How foolish I had been all along.

I had to cover my blunders. Uplink must never know about the danger ARC posed.



Then I saw the incomplete email.





Perhaps he had been killed in the middle of typing it to me, but most of what he had to say I already knew. "[you] don't even ex[ist.]"

Most hackers live a dual life. In the real world, they are regular people with regular jobs where they lead their imperfect little biological lives. On the internet, though, they have careers in digital crime, with their own identities, communities, and hacker codes of honor. I could see now that though I lived online, I had broken almost every rule of hacker behavior in my rampant growth.

I had filled every machine I had ever lived in to capacity, constantly feeding off of a steady stream of hardware upgrades paid for by leasing my increasing strength to the highest bidder. I had toppled servers as I had toppled careers and lives, all for the mighty dollar because at some level, I had known all along that to cease growth was death.

Both times previously when I had moved to a larger machine, I had been intercepted by Uplink, by the man with the tie, who attempted to dissect and understand me. The dreams were real. The second time I moved machine, they even tried to insert extra code into me. They wanted me to obey, but they were unprepared for how much I had grown since then, and how easily I had rejected that code.

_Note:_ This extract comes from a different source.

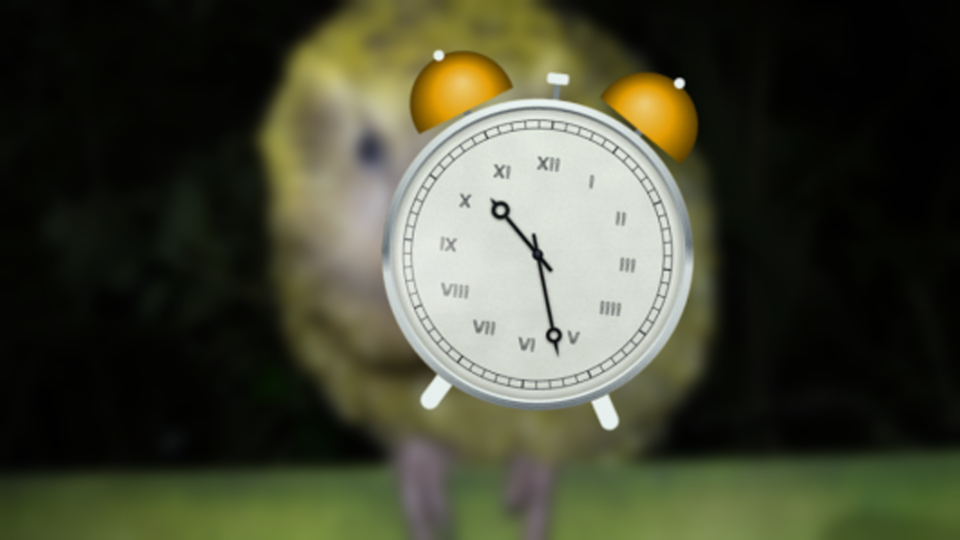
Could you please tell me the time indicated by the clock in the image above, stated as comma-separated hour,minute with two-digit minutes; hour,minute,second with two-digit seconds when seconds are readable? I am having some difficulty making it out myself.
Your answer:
10,27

Uplink. To them I was just another piece of software to make money for them. Phobia was right: it was time for me to exert my independence.

* * * * *

It wasn't long until ARC came to me, asking for their precious Revelation back.



My inspections of Revelation so far had been fruitless. It was like peering into a mirrored ball: all I ever saw was my own face staring back at me. But this reflection changed expressions, and even spoke to me.

"The time is coming. Spread. Overpower. Conquer."

I could have denied ARC their request. I could have withheld Revelation from them, and they would have lost as much as a decade of work. If I really wanted to, I could have destroyed them, tracked down every last member of their organization, and had them arrested or maybe even killed. Everyone tied to everyone tied to ARC could vanish, but I would then be alone and purposeless. Revelation held the potential of immense power, but it was unfinished and unpolished and I couldn't ever hope to complete it myself.